== Segment start ==

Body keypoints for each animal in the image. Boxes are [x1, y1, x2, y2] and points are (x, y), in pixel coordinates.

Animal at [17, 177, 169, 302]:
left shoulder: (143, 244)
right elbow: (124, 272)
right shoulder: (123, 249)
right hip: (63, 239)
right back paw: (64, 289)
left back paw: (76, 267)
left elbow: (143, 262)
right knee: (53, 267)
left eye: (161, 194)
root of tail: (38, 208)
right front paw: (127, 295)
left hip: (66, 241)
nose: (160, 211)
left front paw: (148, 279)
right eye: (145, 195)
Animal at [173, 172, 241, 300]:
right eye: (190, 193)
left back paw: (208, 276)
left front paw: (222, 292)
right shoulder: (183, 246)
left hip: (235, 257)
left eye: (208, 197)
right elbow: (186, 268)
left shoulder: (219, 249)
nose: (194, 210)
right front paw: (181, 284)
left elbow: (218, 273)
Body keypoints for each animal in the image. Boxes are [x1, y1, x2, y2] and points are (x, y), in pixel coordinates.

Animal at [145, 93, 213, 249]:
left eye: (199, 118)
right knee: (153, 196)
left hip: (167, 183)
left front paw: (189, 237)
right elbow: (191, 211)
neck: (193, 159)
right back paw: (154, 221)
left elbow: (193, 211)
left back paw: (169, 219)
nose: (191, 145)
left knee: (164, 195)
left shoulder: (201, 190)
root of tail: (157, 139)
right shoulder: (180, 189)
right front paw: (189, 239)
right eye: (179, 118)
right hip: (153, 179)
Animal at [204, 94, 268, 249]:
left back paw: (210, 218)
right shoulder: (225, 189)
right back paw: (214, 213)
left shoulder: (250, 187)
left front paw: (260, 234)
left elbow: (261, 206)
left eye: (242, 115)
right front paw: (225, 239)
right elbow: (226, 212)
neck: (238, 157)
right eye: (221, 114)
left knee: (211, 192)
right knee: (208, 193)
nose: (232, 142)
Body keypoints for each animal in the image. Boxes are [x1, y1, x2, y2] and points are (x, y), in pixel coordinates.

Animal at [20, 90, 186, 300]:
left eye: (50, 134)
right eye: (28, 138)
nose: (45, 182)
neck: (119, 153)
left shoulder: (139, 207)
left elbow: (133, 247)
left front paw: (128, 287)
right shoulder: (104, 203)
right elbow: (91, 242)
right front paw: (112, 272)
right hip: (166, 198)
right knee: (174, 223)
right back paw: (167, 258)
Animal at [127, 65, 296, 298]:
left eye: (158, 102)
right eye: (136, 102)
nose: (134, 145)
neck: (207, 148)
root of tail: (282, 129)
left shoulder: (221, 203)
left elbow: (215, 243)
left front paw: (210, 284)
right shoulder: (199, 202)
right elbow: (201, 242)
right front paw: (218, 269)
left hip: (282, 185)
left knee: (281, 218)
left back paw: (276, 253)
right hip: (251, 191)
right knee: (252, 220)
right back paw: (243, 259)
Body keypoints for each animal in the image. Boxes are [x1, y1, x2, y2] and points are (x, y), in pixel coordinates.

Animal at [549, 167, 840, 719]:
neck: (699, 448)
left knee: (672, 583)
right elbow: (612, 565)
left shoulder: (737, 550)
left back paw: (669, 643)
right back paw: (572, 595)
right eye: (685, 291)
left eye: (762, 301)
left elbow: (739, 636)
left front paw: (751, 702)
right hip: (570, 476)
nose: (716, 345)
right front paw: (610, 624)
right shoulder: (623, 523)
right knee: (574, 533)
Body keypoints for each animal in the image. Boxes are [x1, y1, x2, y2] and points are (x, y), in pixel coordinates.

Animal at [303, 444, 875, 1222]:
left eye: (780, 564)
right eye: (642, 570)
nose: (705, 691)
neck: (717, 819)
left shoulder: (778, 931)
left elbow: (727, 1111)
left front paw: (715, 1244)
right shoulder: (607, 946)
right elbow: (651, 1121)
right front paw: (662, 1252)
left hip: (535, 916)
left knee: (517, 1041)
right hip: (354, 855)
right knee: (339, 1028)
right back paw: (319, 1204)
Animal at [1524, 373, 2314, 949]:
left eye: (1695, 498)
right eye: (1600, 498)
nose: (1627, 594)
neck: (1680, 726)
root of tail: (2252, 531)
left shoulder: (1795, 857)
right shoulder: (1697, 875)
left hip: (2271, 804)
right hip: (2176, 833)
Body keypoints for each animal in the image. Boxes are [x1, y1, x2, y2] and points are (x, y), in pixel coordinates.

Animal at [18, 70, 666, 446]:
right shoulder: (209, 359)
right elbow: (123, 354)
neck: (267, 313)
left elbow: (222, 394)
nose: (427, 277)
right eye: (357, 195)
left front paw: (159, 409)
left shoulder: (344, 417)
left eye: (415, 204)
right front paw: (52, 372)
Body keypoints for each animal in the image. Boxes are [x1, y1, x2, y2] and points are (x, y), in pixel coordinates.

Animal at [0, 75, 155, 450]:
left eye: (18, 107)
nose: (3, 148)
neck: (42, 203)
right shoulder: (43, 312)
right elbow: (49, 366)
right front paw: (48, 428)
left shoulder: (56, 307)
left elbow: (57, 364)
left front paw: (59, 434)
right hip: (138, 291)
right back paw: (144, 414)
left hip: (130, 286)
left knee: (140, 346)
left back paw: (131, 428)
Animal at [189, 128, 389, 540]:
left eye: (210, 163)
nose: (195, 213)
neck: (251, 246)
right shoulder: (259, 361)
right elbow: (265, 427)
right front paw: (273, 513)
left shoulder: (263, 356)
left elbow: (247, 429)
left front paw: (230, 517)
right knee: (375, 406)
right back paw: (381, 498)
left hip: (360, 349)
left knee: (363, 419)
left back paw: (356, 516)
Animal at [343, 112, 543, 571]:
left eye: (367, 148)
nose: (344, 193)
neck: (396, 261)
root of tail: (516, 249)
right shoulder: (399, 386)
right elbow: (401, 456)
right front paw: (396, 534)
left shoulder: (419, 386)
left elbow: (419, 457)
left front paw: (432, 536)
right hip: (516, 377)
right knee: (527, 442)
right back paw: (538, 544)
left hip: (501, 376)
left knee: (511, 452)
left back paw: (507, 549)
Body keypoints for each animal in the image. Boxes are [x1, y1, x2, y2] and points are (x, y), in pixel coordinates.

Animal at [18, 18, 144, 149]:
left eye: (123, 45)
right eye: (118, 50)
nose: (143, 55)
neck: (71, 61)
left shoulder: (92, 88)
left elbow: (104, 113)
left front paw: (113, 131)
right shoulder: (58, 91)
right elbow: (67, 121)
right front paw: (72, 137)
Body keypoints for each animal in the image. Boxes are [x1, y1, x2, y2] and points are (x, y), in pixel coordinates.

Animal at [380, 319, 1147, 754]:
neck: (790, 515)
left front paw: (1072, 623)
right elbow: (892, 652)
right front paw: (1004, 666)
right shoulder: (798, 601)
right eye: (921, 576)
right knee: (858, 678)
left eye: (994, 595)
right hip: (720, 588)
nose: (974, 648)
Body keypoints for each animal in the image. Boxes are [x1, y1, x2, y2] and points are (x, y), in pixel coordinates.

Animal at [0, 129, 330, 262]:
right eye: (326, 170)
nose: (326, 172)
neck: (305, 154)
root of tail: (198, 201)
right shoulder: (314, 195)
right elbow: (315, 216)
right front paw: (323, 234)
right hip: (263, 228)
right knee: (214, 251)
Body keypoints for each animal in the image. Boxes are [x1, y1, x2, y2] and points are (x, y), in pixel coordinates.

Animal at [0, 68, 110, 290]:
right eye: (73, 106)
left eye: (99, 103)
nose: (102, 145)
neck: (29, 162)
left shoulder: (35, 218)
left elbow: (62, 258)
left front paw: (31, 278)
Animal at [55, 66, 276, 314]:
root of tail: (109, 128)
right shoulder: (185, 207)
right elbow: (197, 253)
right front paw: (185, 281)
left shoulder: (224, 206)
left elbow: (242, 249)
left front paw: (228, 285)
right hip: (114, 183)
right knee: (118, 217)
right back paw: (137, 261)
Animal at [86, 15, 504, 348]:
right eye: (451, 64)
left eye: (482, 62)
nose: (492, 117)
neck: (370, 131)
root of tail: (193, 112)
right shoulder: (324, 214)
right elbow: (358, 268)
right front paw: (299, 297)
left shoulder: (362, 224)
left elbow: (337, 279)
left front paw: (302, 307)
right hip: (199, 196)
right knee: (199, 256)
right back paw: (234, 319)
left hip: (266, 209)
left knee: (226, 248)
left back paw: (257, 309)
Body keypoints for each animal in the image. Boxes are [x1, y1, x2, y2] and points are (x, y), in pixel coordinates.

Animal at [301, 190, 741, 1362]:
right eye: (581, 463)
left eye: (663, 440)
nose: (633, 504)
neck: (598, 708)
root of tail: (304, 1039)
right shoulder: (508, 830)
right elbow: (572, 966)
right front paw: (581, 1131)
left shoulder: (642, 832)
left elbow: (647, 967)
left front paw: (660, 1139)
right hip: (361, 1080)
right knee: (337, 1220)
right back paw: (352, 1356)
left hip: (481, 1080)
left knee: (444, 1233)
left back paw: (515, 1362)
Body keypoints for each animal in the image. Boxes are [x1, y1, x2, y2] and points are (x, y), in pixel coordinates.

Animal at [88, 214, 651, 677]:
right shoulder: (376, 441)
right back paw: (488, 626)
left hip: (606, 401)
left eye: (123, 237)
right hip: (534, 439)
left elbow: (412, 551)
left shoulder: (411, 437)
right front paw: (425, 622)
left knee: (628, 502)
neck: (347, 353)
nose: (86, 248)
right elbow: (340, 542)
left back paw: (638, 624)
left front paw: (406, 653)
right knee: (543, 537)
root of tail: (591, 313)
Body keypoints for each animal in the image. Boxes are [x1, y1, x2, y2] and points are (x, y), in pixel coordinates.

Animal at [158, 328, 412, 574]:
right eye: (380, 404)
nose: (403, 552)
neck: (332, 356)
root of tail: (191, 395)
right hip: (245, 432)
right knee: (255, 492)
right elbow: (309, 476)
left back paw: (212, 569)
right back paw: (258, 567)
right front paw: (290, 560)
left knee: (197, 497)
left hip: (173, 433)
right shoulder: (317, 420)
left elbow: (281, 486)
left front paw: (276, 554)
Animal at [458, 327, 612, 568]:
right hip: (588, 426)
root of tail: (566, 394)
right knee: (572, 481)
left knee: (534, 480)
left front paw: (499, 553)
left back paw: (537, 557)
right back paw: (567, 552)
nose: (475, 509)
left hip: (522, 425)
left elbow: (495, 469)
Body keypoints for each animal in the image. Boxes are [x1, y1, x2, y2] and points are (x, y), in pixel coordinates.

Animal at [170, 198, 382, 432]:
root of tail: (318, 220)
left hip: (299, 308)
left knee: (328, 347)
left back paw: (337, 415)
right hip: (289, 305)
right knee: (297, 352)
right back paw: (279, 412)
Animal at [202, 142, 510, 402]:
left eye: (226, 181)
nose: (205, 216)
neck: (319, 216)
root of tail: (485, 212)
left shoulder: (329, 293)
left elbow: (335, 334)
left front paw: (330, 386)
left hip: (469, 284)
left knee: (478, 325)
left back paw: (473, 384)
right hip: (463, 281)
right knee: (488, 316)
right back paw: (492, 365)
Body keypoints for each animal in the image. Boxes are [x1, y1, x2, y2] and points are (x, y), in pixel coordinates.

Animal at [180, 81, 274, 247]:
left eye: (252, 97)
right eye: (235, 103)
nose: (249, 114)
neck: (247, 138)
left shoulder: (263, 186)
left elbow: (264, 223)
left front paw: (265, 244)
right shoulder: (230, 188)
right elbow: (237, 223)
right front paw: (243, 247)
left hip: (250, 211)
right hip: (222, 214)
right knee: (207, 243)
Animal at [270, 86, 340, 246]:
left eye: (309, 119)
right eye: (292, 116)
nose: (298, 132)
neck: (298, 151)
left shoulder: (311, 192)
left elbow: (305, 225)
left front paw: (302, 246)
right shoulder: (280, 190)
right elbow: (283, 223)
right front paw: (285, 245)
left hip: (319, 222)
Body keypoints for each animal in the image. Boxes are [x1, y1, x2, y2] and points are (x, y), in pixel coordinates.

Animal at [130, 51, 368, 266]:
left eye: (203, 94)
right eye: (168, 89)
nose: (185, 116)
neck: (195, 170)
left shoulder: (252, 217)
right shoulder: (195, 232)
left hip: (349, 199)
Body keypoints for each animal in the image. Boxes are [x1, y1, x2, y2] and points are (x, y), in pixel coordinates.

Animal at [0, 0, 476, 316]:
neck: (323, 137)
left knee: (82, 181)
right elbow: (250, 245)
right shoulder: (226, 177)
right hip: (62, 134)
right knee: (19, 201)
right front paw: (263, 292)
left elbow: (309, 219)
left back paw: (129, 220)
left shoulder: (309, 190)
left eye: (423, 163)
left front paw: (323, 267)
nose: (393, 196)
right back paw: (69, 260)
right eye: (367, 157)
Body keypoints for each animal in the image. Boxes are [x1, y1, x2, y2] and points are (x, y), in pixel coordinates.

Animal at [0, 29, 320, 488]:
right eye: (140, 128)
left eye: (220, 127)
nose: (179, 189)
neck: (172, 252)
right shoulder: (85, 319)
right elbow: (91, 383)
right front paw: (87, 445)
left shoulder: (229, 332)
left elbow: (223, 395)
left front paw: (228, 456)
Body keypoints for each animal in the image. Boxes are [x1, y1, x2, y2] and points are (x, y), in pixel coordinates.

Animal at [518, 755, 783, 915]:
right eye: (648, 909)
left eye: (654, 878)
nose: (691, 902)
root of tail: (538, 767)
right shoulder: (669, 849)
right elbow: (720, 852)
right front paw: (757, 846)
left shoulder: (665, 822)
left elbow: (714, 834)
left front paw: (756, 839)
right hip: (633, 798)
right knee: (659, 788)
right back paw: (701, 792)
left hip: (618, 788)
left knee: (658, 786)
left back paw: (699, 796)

== Segment end ==

TASK DETAILS:
Take the stretch of lines above from the one containing "neck: (238, 157)" through the one containing "left eye: (50, 134)" and repeat it exactly, adding no other line.

ANSWER TO THIS EXERCISE:
neck: (238, 157)
right eye: (221, 114)
left knee: (211, 192)
right knee: (208, 193)
nose: (232, 142)
Body keypoints for each animal in the image. Boxes are [x1, y1, x2, y2] and points are (x, y), in pixel coordinates.

Animal at [20, 90, 186, 300]:
left eye: (50, 134)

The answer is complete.